• _Exercise description_
Retype the records below exactly as they appear, but leave out any pictures.

• _Records shown_

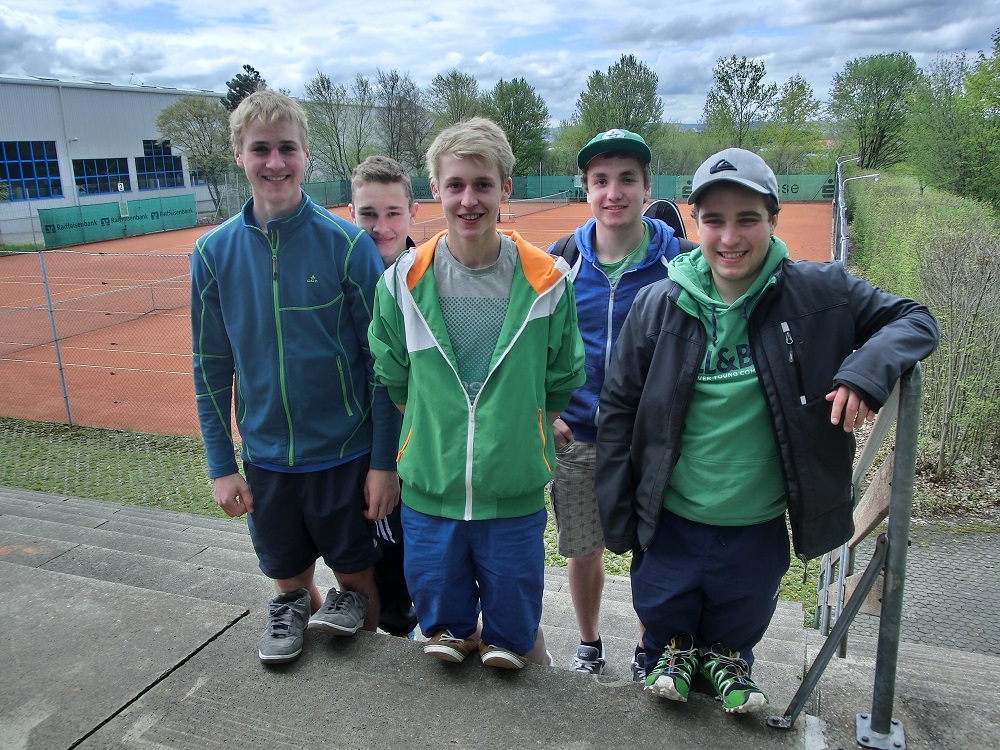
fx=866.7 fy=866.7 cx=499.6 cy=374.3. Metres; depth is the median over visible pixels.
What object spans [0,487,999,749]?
concrete steps
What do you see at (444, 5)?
sky
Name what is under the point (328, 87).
tree
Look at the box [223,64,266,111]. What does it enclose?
tree
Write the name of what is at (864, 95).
tree
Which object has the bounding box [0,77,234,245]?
building
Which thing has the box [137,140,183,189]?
window
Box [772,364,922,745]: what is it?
metal railing
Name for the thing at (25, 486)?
lawn
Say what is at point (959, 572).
paved path
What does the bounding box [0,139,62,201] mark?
window
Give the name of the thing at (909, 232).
hedge
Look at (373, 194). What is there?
boy
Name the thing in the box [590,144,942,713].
boy
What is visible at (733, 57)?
tree
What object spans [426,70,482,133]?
tree
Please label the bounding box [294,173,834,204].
green fence
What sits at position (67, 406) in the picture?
chain-link fence
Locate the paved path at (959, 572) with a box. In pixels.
[837,518,999,659]
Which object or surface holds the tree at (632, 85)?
on the ground
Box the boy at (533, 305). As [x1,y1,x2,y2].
[369,115,587,673]
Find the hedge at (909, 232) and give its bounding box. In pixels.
[843,169,999,486]
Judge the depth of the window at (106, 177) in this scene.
36.59 m
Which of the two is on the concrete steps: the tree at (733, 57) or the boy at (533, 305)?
the boy at (533, 305)
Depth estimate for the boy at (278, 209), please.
2.50 m
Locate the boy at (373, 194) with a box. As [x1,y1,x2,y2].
[347,156,423,640]
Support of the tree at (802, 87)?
on the ground
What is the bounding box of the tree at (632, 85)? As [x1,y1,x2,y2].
[576,53,662,149]
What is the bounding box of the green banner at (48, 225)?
[39,193,197,247]
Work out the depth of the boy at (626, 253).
2.75 m
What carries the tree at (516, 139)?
on the ground
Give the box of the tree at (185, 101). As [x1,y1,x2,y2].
[156,94,234,213]
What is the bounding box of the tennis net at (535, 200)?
[498,193,572,220]
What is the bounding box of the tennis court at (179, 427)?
[1,200,825,436]
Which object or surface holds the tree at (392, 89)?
on the ground
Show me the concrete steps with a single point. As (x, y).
(212, 572)
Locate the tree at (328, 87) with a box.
[302,72,372,181]
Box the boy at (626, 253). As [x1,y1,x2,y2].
[545,126,691,678]
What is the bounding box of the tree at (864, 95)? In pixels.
[829,52,919,169]
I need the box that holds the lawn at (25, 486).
[0,417,824,609]
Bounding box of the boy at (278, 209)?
[188,87,404,665]
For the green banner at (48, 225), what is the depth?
30.62 m
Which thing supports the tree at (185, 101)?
on the ground
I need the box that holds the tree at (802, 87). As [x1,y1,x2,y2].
[764,74,821,172]
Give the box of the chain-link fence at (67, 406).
[0,246,199,432]
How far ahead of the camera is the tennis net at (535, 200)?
36.75 m
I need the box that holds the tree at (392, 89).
[373,69,427,171]
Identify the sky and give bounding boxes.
[0,0,998,130]
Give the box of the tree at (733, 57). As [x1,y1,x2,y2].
[702,54,773,154]
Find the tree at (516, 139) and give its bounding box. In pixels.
[485,78,551,174]
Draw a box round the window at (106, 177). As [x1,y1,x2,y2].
[73,157,130,194]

• _Result_
fx=866.7 fy=866.7 cx=499.6 cy=374.3. Metres; depth is the median over visible pixels.
What object spans [0,487,999,749]?
concrete steps
What do you see at (444, 5)?
sky
Name what is under the point (328, 87).
tree
Look at the box [223,64,266,111]. What does it enclose?
tree
Write the name of what is at (864, 95).
tree
Which object has the bounding box [0,77,234,245]?
building
Which thing has the box [137,140,183,189]?
window
Box [772,364,922,745]: what is it?
metal railing
Name for the thing at (25, 486)?
lawn
Say what is at point (959, 572).
paved path
What does the bounding box [0,139,62,201] mark?
window
Give the name of the thing at (909, 232).
hedge
Look at (373, 194). What is there?
boy
Name the thing in the box [590,144,942,713].
boy
What is visible at (733, 57)?
tree
What object spans [426,70,482,133]?
tree
Please label the bounding box [294,173,834,204].
green fence
What sits at position (67, 406) in the picture?
chain-link fence
Locate the paved path at (959, 572) with a box. In pixels.
[837,518,999,659]
Which object or surface holds the tree at (632, 85)?
on the ground
Box the boy at (533, 305). As [x1,y1,x2,y2].
[369,115,587,673]
Find the hedge at (909, 232) and give its bounding box. In pixels.
[843,169,999,486]
Judge the depth of the window at (106, 177) in this scene.
36.59 m
Which of the two is on the concrete steps: the tree at (733, 57) or the boy at (533, 305)?
the boy at (533, 305)
Depth estimate for the boy at (278, 209), please.
2.50 m
Locate the boy at (373, 194) with a box. As [x1,y1,x2,y2].
[347,156,423,640]
Support of the tree at (802, 87)?
on the ground
What is the bounding box of the tree at (632, 85)? As [x1,y1,x2,y2].
[576,53,662,149]
What is the bounding box of the green banner at (48, 225)?
[39,193,197,247]
Work out the depth of the boy at (626, 253).
2.75 m
What carries the tree at (516, 139)?
on the ground
Give the box of the tree at (185, 101). As [x1,y1,x2,y2].
[156,94,234,213]
What is the bounding box of the tennis net at (535, 200)?
[498,193,572,220]
What is the bounding box of the tennis court at (179, 427)?
[1,200,825,436]
Which object or surface holds the tree at (392, 89)?
on the ground
Show me the concrete steps with a single point. As (x, y).
(212, 572)
Locate the tree at (328, 87) with a box.
[302,72,372,181]
Box the boy at (626, 253). As [x1,y1,x2,y2].
[545,126,691,678]
What is the bounding box of the tree at (864, 95)? In pixels.
[829,52,919,169]
I need the box that holds the lawn at (25, 486).
[0,417,824,609]
Bounding box of the boy at (278, 209)?
[188,87,404,665]
For the green banner at (48, 225), what is the depth?
30.62 m
Which thing supports the tree at (185, 101)?
on the ground
I need the box that holds the tree at (802, 87). As [x1,y1,x2,y2].
[764,74,821,172]
Give the box of the chain-link fence at (67, 406).
[0,246,199,432]
How far ahead of the camera is the tennis net at (535, 200)?
36.75 m
I need the box that holds the tree at (392, 89).
[373,69,427,171]
Identify the sky and give bounding boxes.
[0,0,998,130]
Give the box of the tree at (733, 57). As [x1,y1,x2,y2].
[702,54,773,154]
Find the tree at (516, 139) and give its bounding box. In pixels.
[485,78,551,174]
Draw a box round the window at (106, 177). As [x1,y1,x2,y2].
[73,157,130,194]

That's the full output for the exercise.